[Dataset entries]
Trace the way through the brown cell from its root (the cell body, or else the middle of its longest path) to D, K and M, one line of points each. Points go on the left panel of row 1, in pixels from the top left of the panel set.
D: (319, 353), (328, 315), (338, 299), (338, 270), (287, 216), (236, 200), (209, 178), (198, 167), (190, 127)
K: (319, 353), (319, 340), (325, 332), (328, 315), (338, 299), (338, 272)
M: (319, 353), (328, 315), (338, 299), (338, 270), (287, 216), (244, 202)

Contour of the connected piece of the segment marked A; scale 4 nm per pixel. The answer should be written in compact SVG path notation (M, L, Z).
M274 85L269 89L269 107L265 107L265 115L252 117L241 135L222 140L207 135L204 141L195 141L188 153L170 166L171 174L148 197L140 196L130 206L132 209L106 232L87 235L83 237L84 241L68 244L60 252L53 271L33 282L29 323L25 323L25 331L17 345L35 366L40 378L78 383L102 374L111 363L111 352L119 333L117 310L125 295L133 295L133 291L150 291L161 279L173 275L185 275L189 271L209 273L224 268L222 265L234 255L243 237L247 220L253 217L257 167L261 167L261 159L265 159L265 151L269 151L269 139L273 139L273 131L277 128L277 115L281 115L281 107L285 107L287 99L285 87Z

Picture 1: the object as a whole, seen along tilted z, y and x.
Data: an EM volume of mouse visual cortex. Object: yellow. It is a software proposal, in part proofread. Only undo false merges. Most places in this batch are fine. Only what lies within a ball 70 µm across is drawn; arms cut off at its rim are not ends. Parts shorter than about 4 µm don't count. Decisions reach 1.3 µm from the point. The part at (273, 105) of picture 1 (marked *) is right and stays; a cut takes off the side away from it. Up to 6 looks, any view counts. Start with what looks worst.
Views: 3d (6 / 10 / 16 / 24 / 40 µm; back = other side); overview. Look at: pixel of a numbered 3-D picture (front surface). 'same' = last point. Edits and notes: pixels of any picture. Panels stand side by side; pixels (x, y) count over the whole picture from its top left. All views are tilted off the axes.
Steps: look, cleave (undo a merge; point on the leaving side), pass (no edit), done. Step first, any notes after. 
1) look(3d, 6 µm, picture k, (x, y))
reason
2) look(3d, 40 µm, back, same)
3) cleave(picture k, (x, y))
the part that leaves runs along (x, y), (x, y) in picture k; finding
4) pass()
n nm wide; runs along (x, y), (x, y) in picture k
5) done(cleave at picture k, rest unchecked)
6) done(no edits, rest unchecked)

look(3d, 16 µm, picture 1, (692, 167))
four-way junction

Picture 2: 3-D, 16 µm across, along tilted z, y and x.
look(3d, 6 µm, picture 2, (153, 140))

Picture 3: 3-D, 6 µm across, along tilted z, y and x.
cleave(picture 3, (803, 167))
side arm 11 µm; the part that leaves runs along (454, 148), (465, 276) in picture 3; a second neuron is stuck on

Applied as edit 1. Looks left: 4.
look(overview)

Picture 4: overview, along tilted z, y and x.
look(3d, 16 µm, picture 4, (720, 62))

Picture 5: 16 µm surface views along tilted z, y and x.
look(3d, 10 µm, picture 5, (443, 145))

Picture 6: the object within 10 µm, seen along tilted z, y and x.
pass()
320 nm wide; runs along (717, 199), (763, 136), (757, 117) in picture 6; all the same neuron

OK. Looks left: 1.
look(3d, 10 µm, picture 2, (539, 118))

- _PROBLEM REQUIREMENTS_: What you write must match the records above line for line.

- _RESULT OF THE TASK_:
Trace the way through the brown cell from its root (the cell body, or else the middle of its longest path) to D, K and M, one line of points each. Points go on the left panel of row 1, in pixels from the top left of the panel set.
D: (319, 353), (328, 315), (338, 299), (338, 270), (287, 216), (236, 200), (209, 178), (198, 167), (190, 127)
K: (319, 353), (319, 340), (325, 332), (328, 315), (338, 299), (338, 272)
M: (319, 353), (328, 315), (338, 299), (338, 270), (287, 216), (244, 202)

Contour of the connected piece of the segment marked A; scale 4 nm per pixel. The answer should be written in compact SVG path notation (M, L, Z).
M274 85L269 89L269 107L265 107L265 115L252 117L241 135L222 140L207 135L204 141L195 141L188 153L170 166L171 174L148 197L140 196L130 206L132 209L106 232L87 235L83 237L84 241L68 244L60 252L53 271L33 282L29 323L25 323L25 331L17 345L35 366L40 378L78 383L102 374L111 363L111 352L119 333L117 310L125 295L133 295L133 291L150 291L161 279L173 275L185 275L189 271L209 273L224 268L222 265L234 255L243 237L247 220L253 217L257 167L261 167L261 159L265 159L265 151L269 151L269 139L273 139L273 131L277 128L277 115L281 115L281 107L285 107L287 99L285 87Z

Picture 1: the object as a whole, seen along tilted z, y and x.
Data: an EM volume of mouse visual cortex. Object: yellow. It is a software proposal, in part proofread. Only undo false merges. Most places in this batch are fine. Only what lies within a ball 70 µm across is drawn; arms cut off at its rim are not ends. Parts shorter than about 4 µm don't count. Decisions reach 1.3 µm from the point. The part at (273, 105) of picture 1 (marked *) is right and stays; a cut takes off the side away from it. Up to 6 looks, any view counts. Start with what looks worst.
Views: 3d (6 / 10 / 16 / 24 / 40 µm; back = other side); overview. Look at: pixel of a numbered 3-D picture (front surface). 'same' = last point. Edits and notes: pixels of any picture. Panels stand side by side; pixels (x, y) count over the whole picture from its top left. All views are tilted off the axes.
Steps: look, cleave (undo a merge; point on the leaving side), pass (no edit), done. Step first, any notes after. 
1) look(3d, 6 µm, picture k, (x, y))
reason
2) look(3d, 40 µm, back, same)
3) cleave(picture k, (x, y))
the part that leaves runs along (x, y), (x, y) in picture k; finding
4) pass()
n nm wide; runs along (x, y), (x, y) in picture k
5) done(cleave at picture k, rest unchecked)
6) done(no edits, rest unchecked)

look(3d, 16 µm, picture 1, (692, 167))
four-way junction

Picture 2: 3-D, 16 µm across, along tilted z, y and x.
look(3d, 6 µm, picture 2, (153, 140))

Picture 3: 3-D, 6 µm across, along tilted z, y and x.
cleave(picture 3, (803, 167))
side arm 11 µm; the part that leaves runs along (454, 148), (465, 276) in picture 3; a second neuron is stuck on

Applied as edit 1. Looks left: 4.
look(overview)

Picture 4: overview, along tilted z, y and x.
look(3d, 16 µm, picture 4, (720, 62))

Picture 5: 16 µm surface views along tilted z, y and x.
look(3d, 10 µm, picture 5, (443, 145))

Picture 6: the object within 10 µm, seen along tilted z, y and x.
pass()
320 nm wide; runs along (717, 199), (763, 136), (757, 117) in picture 6; all the same neuron

OK. Looks left: 1.
look(3d, 10 µm, picture 2, (539, 118))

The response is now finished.